And then a group of middle-aged women here, looking for more work in a town where most families merely subsist on crops they grow on small pots of land, decided to capitalize on the growing craze for swimming, snorkeling, and scuba diving among the sinkholes that dot the tourist circuit throughout Mexico's Yucatán Peninsula.

The men called them foolish, and as the group of 25 cut through the jungle with machetes, the other women shook their heads. They hiked 20 meters down to the water's edge, dragging out glass bottles and plastic bags, one by one. They hiked up into the mountains to bring back flat stones to create foot paths, and cut down wood to create rails. The whole effort took more than a year.

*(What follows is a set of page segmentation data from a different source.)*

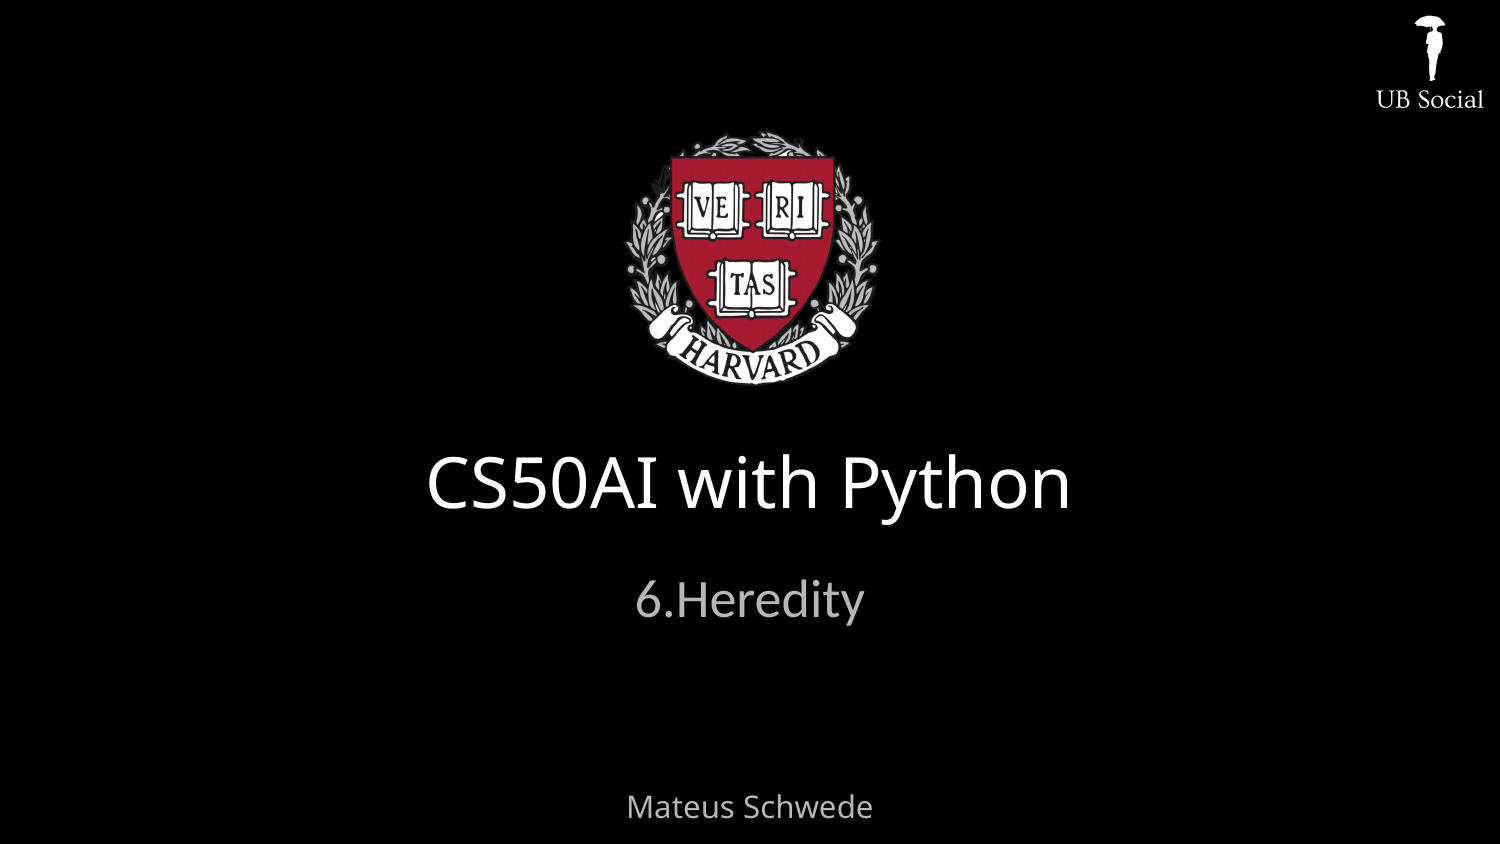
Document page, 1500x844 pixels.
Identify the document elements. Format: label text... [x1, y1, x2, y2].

picture [1374, 12, 1488, 114]
subtitle Mateus Schwede [470, 767, 1030, 844]
subtitle 6.Heredity [51, 530, 1449, 661]
picture [605, 124, 895, 393]
title CS50AI with Python [193, 392, 1307, 530]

"We are all housewives," says Mirna Yolanda Mendez, a mother of four, standing at the Yokdzonot Ecological Park and Cenote, which opened this winter. It is fringed by lush vines. The water is crystal clear, revealing brightly-hued fish below. On a recent day a family splashed around a dock anchored in the middle. "No one believed we could do it," says Ms. Mendez.

How Mexico's cenotes formed

Cenotes formed thousands of years ago, as ocean levels rose and fell over the Yucatán Peninsula. The region sits on of one of largest limestone platforms in the world, which has dissolved over time into flooded caves and underground rivers, whose openings are the cenotes spread across the region today.

Today, there are 3,000 cenotes registered throughout the Yucatán Peninsula, but an estimated 7,000 to 8,000 are believed to exist.

Sam Meacham, who runs the Center for Research of Aquifier Systems of Quintana Roo and has been exploring cenotes for the past decade, says they are to the Yucatán Peninsula what the "Alps are to Switzerland."

The sinkholes were integral to the lives of the ancient Mayan people. They not only provided their water source but were revered as entrances to the "underworld," and the ancients threw gold, jade, and even sacrificed bodies into them. Their Mayan derivation, dzonot, also means "sacred well."